The chapter titled “The Photographer” reveals how painstaking Lower’s research efforts were, as she pushes against bureaucracy time and again to see not just digitized versions of Škrovina’s images but the originals in the “cold storage” intended to preserve them. By the end of the book, the reader will travel with her to meet Škrovina’s children in present-day Slovakia, where she is given permission to search the photographer’s attic and personal effects. She finds a pipe he can be seen with, if you look closely, in a photo from Miropol taken a month before the massacre he documented.
From a crime report filed in Germany in 1969, Lower learned the names of the German killers, who were customs guards. From the files of a Soviet prosecutor in 1985, she was able to identify the Ukrainian militiamen. And from deep research across multiple archives over many years, Lower may have uncovered the identity of the victims, though she can’t be certain. (At least one detail in the photo argues against her identification.) As she notes, records from the Jews of Eastern Europe are not as plentiful as those from countries such as the Netherlands and France; half of the Holocaust’s unidentified victims were murdered in Ukraine.
Lower’s account, however, does more than just reveal the facts about the Jews in the photo and their executioners. The specifics of these murders in this Ukrainian town epitomize the years of the Nazi terror more generally. The book could well serve as a compelling introductory text for those who have had little to no introduction to the Holocaust. One can imagine a skillful instructor using a chapter, and in many places just a few pages, as the foundation for a college class.
Susan Sontag famously asserted that the shock of atrocity photography “wears off with repeated viewings.” Lower disagrees, writing that “the risk of desensitization to such images exists when we have no knowledge of their history and content”—a history that she has painstakingly worked to provide. I am inclined to side with Lower. While reading her deeply researched, morally scrupulous retrieval of one particularly terrible moment in history, I thought often of a line Agnon puts in the mouth of the shamash of the Buczacz synagogue. “Suffering is hard,” he says, “hard when it happens and hard afterward.”

Records from a data collection:
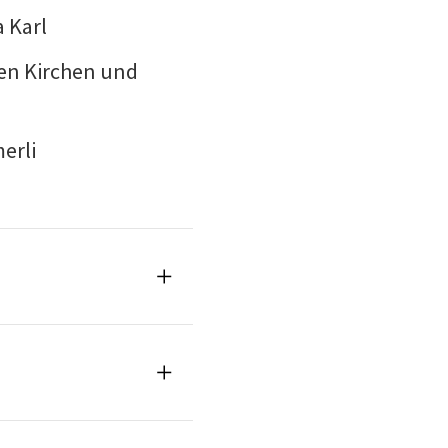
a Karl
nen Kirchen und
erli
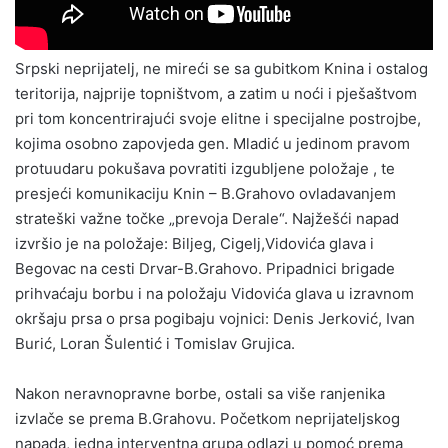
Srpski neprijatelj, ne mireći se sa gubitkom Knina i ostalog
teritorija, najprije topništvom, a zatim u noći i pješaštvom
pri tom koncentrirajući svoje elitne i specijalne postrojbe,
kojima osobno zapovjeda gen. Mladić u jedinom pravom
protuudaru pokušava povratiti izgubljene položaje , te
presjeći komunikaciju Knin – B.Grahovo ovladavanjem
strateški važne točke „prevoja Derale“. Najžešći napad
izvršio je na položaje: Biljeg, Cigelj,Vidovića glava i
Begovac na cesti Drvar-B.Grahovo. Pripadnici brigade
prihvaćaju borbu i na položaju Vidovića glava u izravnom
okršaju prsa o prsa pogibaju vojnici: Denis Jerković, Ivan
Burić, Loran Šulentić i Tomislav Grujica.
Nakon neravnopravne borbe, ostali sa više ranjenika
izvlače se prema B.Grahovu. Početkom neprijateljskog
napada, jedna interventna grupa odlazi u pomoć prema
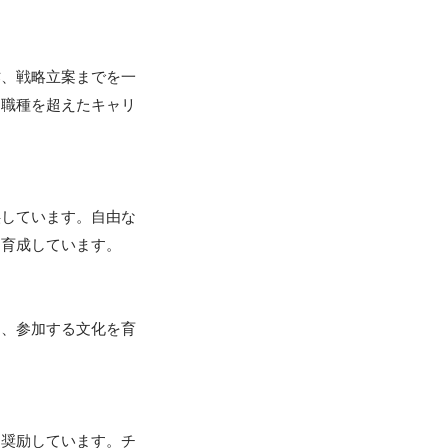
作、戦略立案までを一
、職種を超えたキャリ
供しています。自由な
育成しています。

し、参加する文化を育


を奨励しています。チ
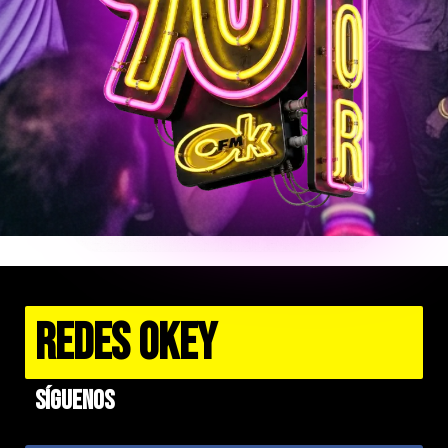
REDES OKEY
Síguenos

* * *

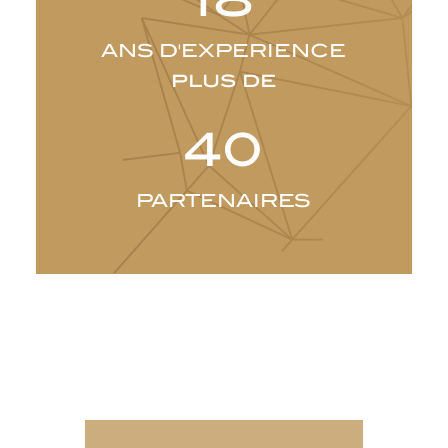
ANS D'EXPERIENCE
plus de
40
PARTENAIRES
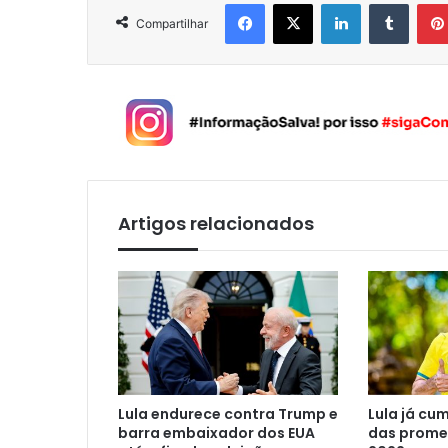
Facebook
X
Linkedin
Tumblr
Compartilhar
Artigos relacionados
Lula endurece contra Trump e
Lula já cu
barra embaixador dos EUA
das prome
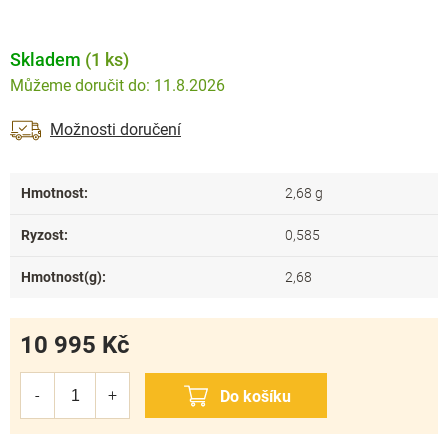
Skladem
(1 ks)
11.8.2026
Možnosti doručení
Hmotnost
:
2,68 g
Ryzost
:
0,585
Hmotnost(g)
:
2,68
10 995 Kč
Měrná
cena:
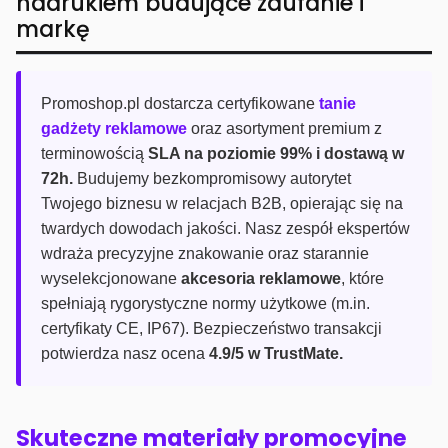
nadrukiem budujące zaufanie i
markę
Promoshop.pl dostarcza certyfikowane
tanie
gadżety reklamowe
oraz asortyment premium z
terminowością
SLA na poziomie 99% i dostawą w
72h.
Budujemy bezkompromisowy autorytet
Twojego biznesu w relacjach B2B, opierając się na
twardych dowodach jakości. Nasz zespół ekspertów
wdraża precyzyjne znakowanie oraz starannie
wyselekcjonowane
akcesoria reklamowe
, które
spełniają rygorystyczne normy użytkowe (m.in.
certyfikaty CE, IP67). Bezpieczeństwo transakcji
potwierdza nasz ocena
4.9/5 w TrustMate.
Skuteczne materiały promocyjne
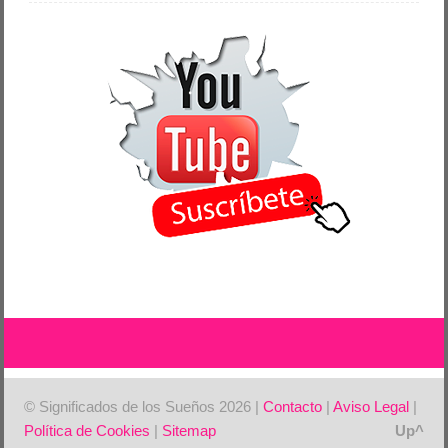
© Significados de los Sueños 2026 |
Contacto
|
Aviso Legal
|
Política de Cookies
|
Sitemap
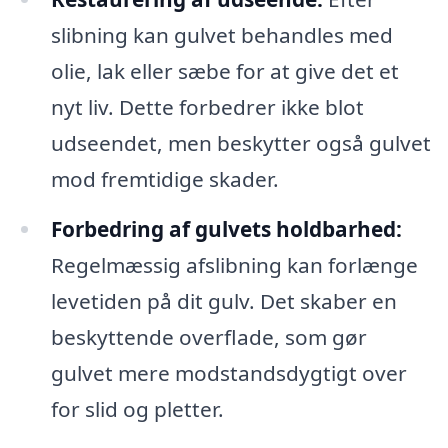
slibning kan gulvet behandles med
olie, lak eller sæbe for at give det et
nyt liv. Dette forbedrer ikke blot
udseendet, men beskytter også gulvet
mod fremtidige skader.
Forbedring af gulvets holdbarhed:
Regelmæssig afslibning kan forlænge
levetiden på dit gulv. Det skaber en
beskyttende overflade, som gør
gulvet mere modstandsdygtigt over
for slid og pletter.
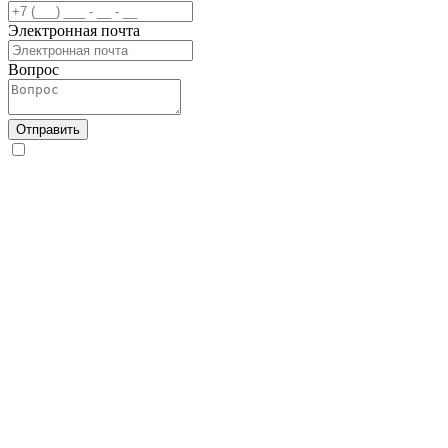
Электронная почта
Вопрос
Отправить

---

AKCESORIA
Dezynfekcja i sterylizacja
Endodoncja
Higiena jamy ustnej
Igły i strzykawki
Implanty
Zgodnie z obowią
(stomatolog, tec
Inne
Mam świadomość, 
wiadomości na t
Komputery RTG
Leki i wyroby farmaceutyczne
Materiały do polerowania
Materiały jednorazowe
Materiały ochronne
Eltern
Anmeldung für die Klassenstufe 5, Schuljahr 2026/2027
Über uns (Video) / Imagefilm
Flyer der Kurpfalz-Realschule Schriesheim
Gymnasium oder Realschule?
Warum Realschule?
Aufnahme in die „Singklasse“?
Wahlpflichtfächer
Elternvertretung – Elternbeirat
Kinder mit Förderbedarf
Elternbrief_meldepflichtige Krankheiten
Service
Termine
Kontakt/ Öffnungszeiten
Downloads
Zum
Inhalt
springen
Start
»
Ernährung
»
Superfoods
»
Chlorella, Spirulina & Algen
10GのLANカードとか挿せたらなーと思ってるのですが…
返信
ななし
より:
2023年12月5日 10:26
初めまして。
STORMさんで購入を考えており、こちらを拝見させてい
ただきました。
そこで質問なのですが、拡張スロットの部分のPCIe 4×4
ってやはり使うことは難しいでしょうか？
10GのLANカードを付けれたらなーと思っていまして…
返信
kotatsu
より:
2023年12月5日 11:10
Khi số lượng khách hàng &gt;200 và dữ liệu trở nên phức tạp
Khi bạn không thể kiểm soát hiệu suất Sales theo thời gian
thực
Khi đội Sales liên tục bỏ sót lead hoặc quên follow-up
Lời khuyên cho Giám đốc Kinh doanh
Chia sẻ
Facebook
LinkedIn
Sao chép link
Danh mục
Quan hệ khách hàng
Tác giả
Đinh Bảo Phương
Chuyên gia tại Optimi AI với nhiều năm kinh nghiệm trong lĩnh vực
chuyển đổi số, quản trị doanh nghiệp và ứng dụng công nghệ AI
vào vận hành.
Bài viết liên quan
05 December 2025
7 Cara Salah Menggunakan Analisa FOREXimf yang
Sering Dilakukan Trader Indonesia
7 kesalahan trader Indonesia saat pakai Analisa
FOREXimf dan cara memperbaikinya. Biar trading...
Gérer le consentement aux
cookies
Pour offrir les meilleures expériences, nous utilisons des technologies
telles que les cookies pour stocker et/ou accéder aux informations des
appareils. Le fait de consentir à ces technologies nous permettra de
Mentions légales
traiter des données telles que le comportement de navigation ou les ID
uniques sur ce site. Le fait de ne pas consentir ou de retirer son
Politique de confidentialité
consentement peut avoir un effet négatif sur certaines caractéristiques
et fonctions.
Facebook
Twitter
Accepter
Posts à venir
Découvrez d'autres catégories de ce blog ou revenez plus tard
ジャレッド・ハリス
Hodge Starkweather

EXERCISE BRIEF | In the book review, what was the occupation of the German killers named in the 1969 crime report?

WRITTEN ANSWER | They were customs guards.